Was das Land braucht, was Menschen ängstigt oder sorgt, das sollte doch zweieinhalb Wochen vor der Wahl im Brennpunkt stehen. Nicht, ob Kern und/oder Kurz Slim Fit tragen, Strache links oder rechts im Bett liegt oder Strolz Bäume umarmt. Wer hat eigentlich etwas dagegen, dass sich unsere gewählten Vertreter gut kleiden? An Anzügen oder Krawatten festzumachen, wer der bessere Politiker ist, das ist ein Vollholler. Da stehen sich Kern und Kurz ohnehin näher als in jeder anderen Causa.

Fest steht: Wer am 15. Oktober als Erster durch die Zielgerade geht, findet ein Land vor, dem es grundsätzlich gut geht. Das beweisen die Wirtschaftsdaten und auch verschiedene Wettbewerbsrankings.

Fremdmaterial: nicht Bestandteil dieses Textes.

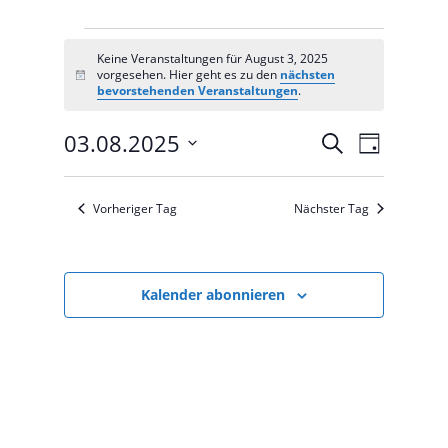
Veranstaltungen
Keine Veranstaltungen für August 3, 2025
for
vorgesehen. Hier geht es zu den
nächsten
Notice
August
bevorstehenden Veranstaltungen
.
3,
Veranstal
Veranst
03.08.2025
Suche
2025
Tag
Ansicht
Suche
Datum
Navigat
und
wählen.
Vorheriger Tag
Nächster Tag
Ansichten,
Navigation
Kalender abonnieren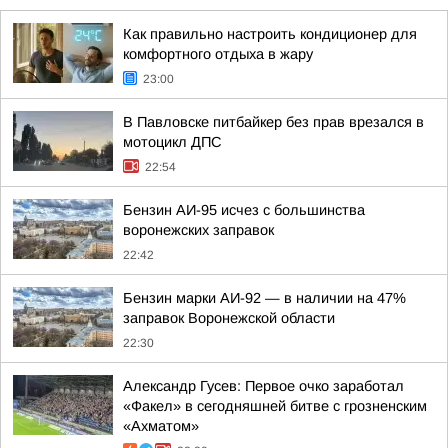
Как правильно настроить кондиционер для
комфортного отдыха в жару
23:00
В Павловске питбайкер без прав врезался в
мотоцикл ДПС
22:54
Бензин АИ-95 исчез с большинства
воронежских заправок
22:42
Бензин марки АИ-92 — в наличии на 47%
заправок Воронежской области
22:30
Александр Гусев: Первое очко заработал
«Факел» в сегодняшней битве с грозненским
«Ахматом»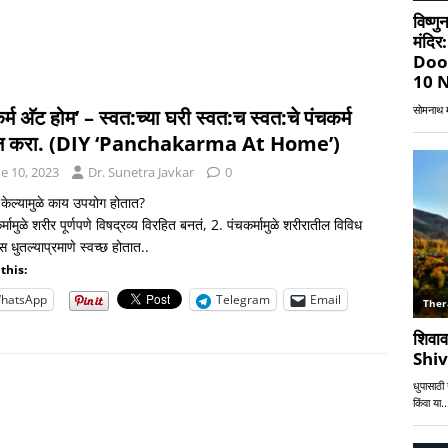
र्म अ‍ॅट होम’ – स्वत:च्या घरी स्वत:च स्वत:चे पंचकर्म
न्न करा. (DIY ‘Panchakarma At Home’)
e 10, 2023
Dr. Sunetra Javkar
0
म केल्यामुळे काय उपयोग होतात?
्मामुळे शरीर पूर्णपणे विषद्रव्य विरहित बनतं, 2. पंचकर्मामुळे शरीरातील विविध
्स धुतल्याप्रमाणे स्वच्छ होतात..
this:
hatsApp
Telegram
Email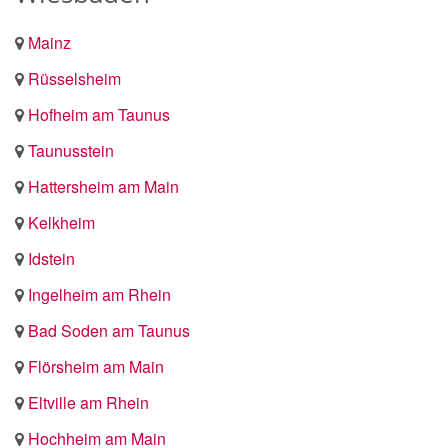
Mainz
Rüsselsheim
Hofheim am Taunus
Taunusstein
Hattersheim am Main
Kelkheim
Idstein
Ingelheim am Rhein
Bad Soden am Taunus
Flörsheim am Main
Eltville am Rhein
Hochheim am Main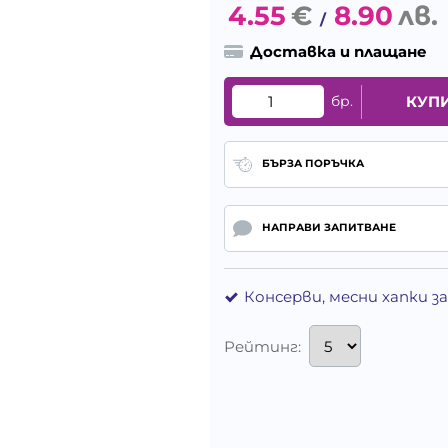
4.55
€
8.90
лв.
/
Доставка и плащане
бр.
КУП
БЪРЗА ПОРЪЧКА
НАПРАВИ ЗАПИТВАНЕ
Консерви, месни хапки з
Рейтинг: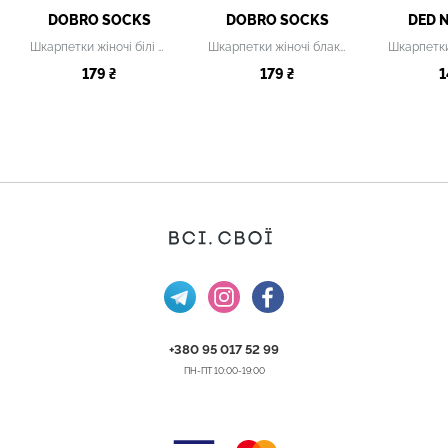
DOBRO SOCKS
DOBRO SOCKS
DED 
Шкарпетки жіночі білі з принтом
Шкарпетки жіночі блакитні
Шкарпетки
179 ₴
179 ₴
1
+380 95 017 52 99
ПН-ПТ 10:00-19:00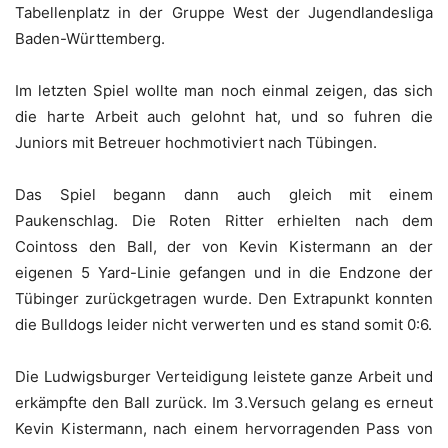
Tabellenplatz in der Gruppe West der Jugendlandesliga
Baden-Württemberg.
Im letzten Spiel wollte man noch einmal zeigen, das sich
die harte Arbeit auch gelohnt hat, und so fuhren die
Juniors mit Betreuer hochmotiviert nach Tübingen.
Das Spiel begann dann auch gleich mit einem
Paukenschlag. Die Roten Ritter erhielten nach dem
Cointoss den Ball, der von Kevin Kistermann an der
eigenen 5 Yard-Linie gefangen und in die Endzone der
Tübinger zurückgetragen wurde. Den Extrapunkt konnten
die Bulldogs leider nicht verwerten und es stand somit 0:6.
Die Ludwigsburger Verteidigung leistete ganze Arbeit und
erkämpfte den Ball zurück. Im 3.Versuch gelang es erneut
Kevin Kistermann, nach einem hervorragenden Pass von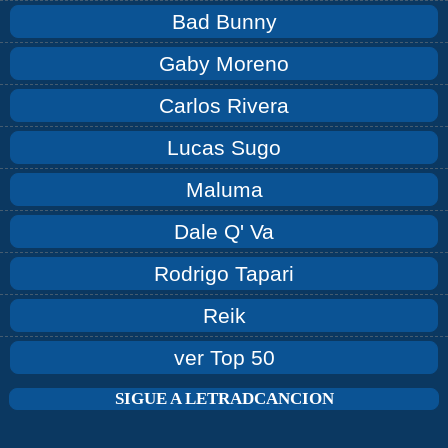
Bad Bunny
Gaby Moreno
Carlos Rivera
Lucas Sugo
Maluma
Dale Q' Va
Rodrigo Tapari
Reik
ver Top 50
SIGUE A LETRADCANCION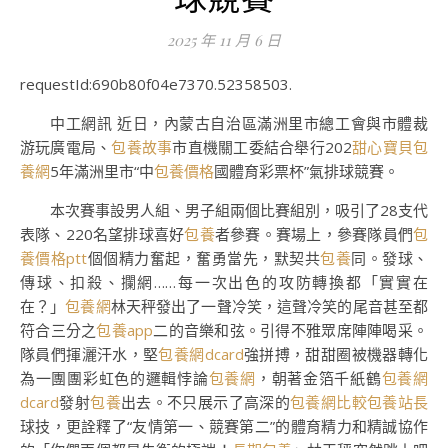
2025 年 11 月 6 日
requestId:690b80f04e7370.52358503.
中工網訊 近日，內蒙古自治區滿洲里市總工會與市體裁
游玩廣電局、
包養故事
市直機關工委結合舉行202
甜心寶貝包
養網
5年滿洲里市“中
包養價格
國體育彩票杯”氣排球競賽。
本次賽事設男人組、男子組兩個比賽組別，吸引了28支代
表隊、220名望排球喜好
包養
者參賽。賽場上，參賽隊員們
包
養價格ptt
個個精力奮起，奮勇當先，默契共
包養
同。發球、
傳球、扣殺、攔網……每一次出色的攻防轉換都「實實在
在？」
包養網
林天秤發出了一聲冷笑，這聲冷笑的尾音甚至都
符合三分之
包養app
二的音樂和弦。引得不雅眾席陣陣喝采。
隊員們揮灑汗水，堅
包養網dcard
強拼搏，甜甜圈被機器轉化
為一團團彩虹色的邏輯悖論
包養網
，朝著金箔千紙鶴
包養網
dcard
發射
包養
出去。不只展示了高深的
包養網比較
包養站長
球技，更詮釋了“友情第一、競賽第二”的體育精力和精誠協作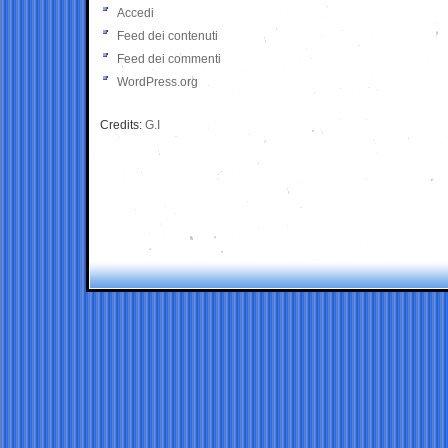
Accedi
Feed dei contenuti
Feed dei commenti
WordPress.org
Credits:
G.I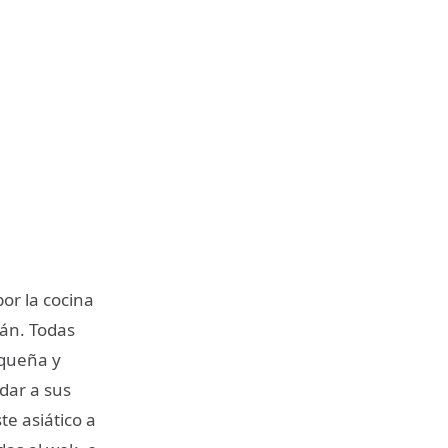
or la cocina
yán. Todas
equeña y
dar a sus
te asiático a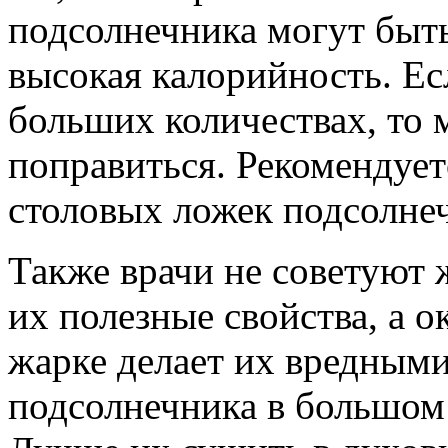
подсолнечника могут быть
высокая калорийность. Ес
больших количествах, то 
поправиться. Рекомендуетс
столовых ложек подсолнеч
Также врачи не советуют 
их полезные свойства, а 
жарке делает их вредным
подсолнечника в большом 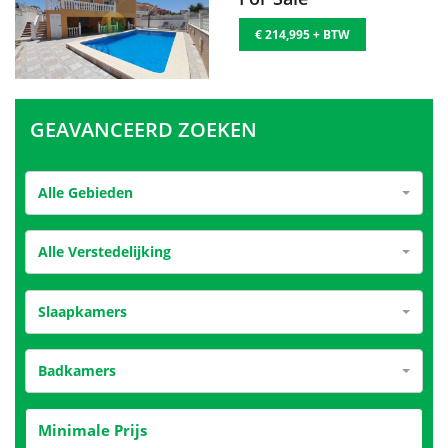
€ 214,995 + BTW
GEAVANCEERD ZOEKEN
Alle Gebieden
Alle Verstedelijking
Slaapkamers
Badkamers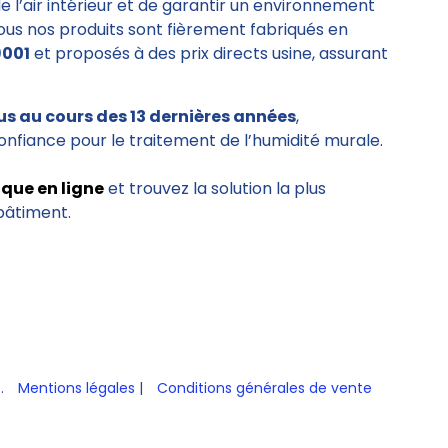
de l’air intérieur et de garantir un environnement
Tous nos produits sont fièrement fabriqués en
9001
et proposés à des prix directs usine, assurant
us au cours des 13 dernières années
,
onfiance pour le traitement de l’humidité murale.
ique en ligne
et trouvez la solution la plus
bâtiment.
s.
Mentions légales
|
Conditions générales de vente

Allerdings ist Österreich in einigen Bereichen auch schwächer geworden und muss wieder aufholen. Darin werden sich wohl alle einig sein.

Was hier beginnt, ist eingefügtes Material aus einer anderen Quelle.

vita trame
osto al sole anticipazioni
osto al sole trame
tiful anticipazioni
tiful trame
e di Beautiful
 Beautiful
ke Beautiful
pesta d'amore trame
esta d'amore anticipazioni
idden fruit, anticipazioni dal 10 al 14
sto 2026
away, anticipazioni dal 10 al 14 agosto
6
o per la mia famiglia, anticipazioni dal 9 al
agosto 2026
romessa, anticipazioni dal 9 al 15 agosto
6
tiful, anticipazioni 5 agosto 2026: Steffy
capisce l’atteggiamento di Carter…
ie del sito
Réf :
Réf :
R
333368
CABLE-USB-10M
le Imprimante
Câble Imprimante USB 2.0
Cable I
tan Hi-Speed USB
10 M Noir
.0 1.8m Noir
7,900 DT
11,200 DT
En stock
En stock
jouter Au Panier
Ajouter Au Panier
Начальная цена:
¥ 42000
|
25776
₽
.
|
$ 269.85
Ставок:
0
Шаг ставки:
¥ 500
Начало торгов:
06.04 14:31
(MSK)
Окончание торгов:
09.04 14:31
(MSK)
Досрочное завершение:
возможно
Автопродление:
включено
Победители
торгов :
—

Fest steht aber vor allem eines: Wer das Land wirklich in die Zukunft führen will, muss die im Wahlkampf und in den vergangenen Monaten ausgehobenen Gräben zumachen, egal welche Koalition zustande kommt, und muss vor allem die wichtigsten Themen im Auge haben, die unsere Zukunft positiv beeinflussen können: Veränderungen sind bei den Themen Bildung, Pensionen, Gesundheit gefragt. Aber auch der Arbeitsmarkt muss in Bewegung kommen. Okay, die Arbeitslosenzahlen sind zuletzt gesunken, aber das System Arbeit muss neu gedacht werden. In Zeiten der Digitalisierung beschleunigen sich Arbeitsprozesse, aber die Rahmenbedingungen in Österreich ändern sich nicht so schnell. Das geht nicht. Arbeitszeiten müssen flexibler werden, natürlich mit einem klaren Fokus auf Vereinbarkeit von Familie und Arbeit. Das heißt nicht, dass jeder täglich zwölf Stunden arbeiten muss. Aber vereinbar für Arbeitnehmer wie Arbeitgeber sollte das Modell sein - eben angepasst an das heutige Leben.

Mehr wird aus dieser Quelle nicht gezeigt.